The control server 13 determines the event detection model units 111 that require a change in detection conditions and the changed detection conditions, on the basis of the stored statistical information. The control server 13 transmits the changed detection conditions to the edge device 11 (S1004) so that the edge device 11 changes the corresponding detection conditions.

Therefore, according to the present invention, even when initial detection conditions are set after the event detection system 10 is installed, the detection conditions may be adaptively changed according to the accuracy of the event detection results of the edge device 11 according to current detection conditions.

According to the present invention, a multi-modal generative AI model can be used to verify event detection results of an edge device, and the event detection conditions can be adaptively changed to allow the occurrence of false alarms to be minimized by reflecting a result of the verification.

While exemplary embodiments of the present invention have been described with reference to accompanying drawing, the present invention is not limited to the exemplary embodiments. It should be interpreted that various modifications that can be apparently made by those skilled in the art are included in the scope of the present invention. The scope of the patent claims is intended to encompass these variations. The claims of the present invention are intended to encompass these variations.

Claims

1. A event detection system with adaptively changeable event detection conditions, comprising:

an edge device including an event detection model unit and configured to detect an event and transmit an event detection result including metadata related to the detected event, wherein the event detection model unit analyzes a captured video in real time and detects a defined event on the basis of set detection conditions; and

a control server configured to verify the event detection result transmitted by the edge device through a multi-modal generative artificial intelligence model, collect statistical information on a result of the verification, and control the event detection model unit of the edge device to adjust and change the detection conditions on the basis of the statistical information.

2. The event detection system of claim 1, wherein the event detection model unit of the edge device detects a plurality of events, and each detection condition is set for a corresponding event.

3. The event detection system of claim 1, wherein the edge device includes a plurality of event detection model units, the respective event detection model units detect different events, and each detection condition is set for a corresponding event.

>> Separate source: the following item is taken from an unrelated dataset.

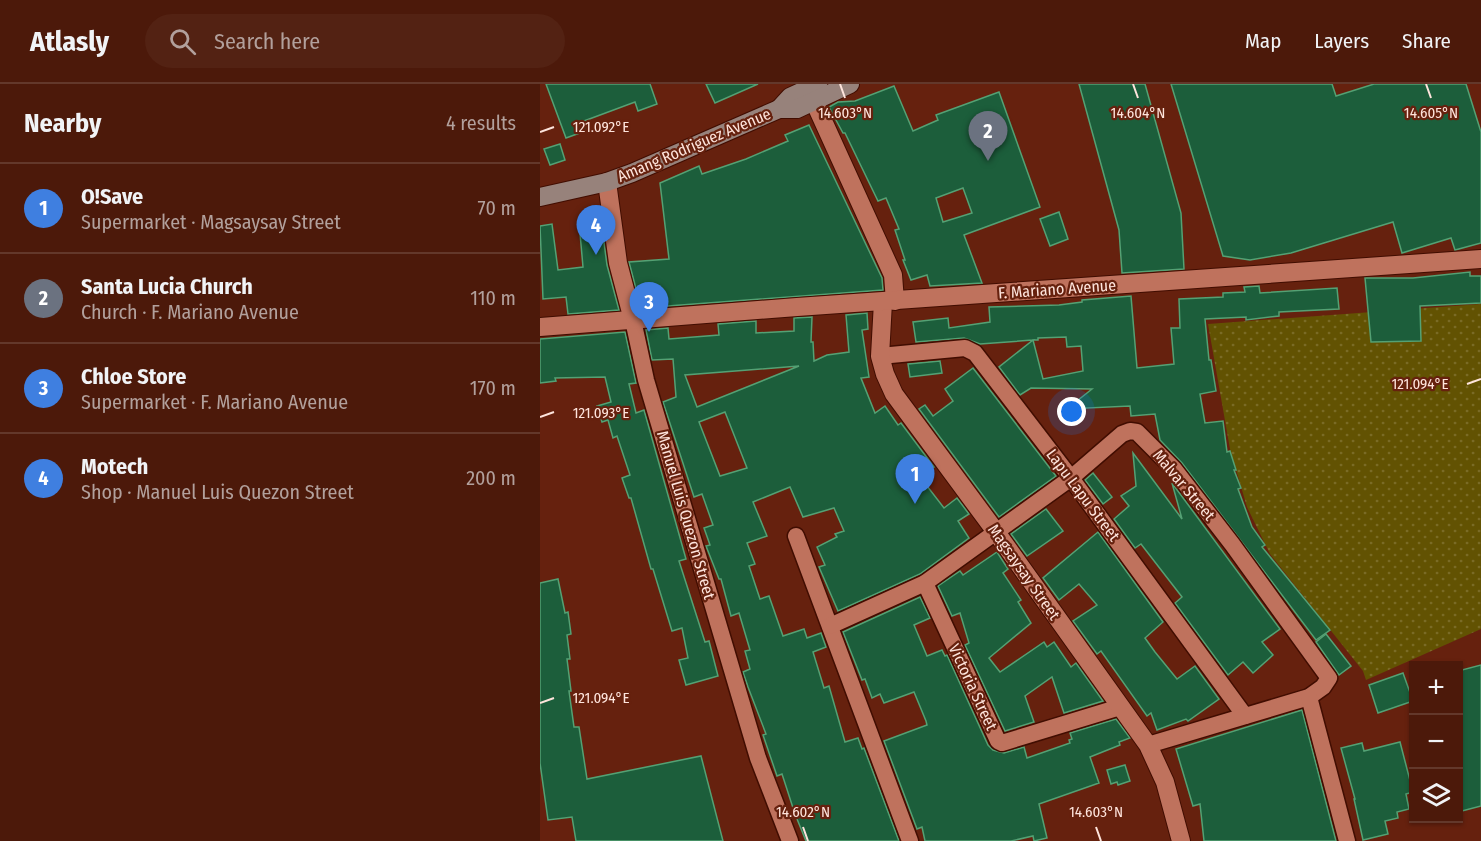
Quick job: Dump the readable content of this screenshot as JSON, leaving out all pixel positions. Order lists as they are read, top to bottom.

4. The event detection system of claim 3, wherein the edge device analyzes videos captured by a plurality of cameras in real time, the respective event detection model units detect different events for different videos, and each detection condition is set for a corresponding event.

5. The event detection system of claim 2, wherein a region of the video for detecting each event is pre-distinguished and set for a corresponding event.

6. The event detection system of claim 1, wherein, when the edge device transmits the event detection result, the metadata includes at least one of an event identifier, an image, detection region coordinates, a type of detected object, a size of the detected object, and a classification confidence of the detected object.

7. The event detection system of claim 6, wherein, when the edge device transmits the event detection result, the edge device displays a region in which the event is detected on an event detection image included in the metadata and transmits the event detection image.

8. The event detection system of claim 2, wherein, when the edge device detects the plurality of events simultaneously, the edge device transmits event detection results in a form of a list at one time.

9. The event detection system of claim 1, wherein the edge device and the control server are included in a single device.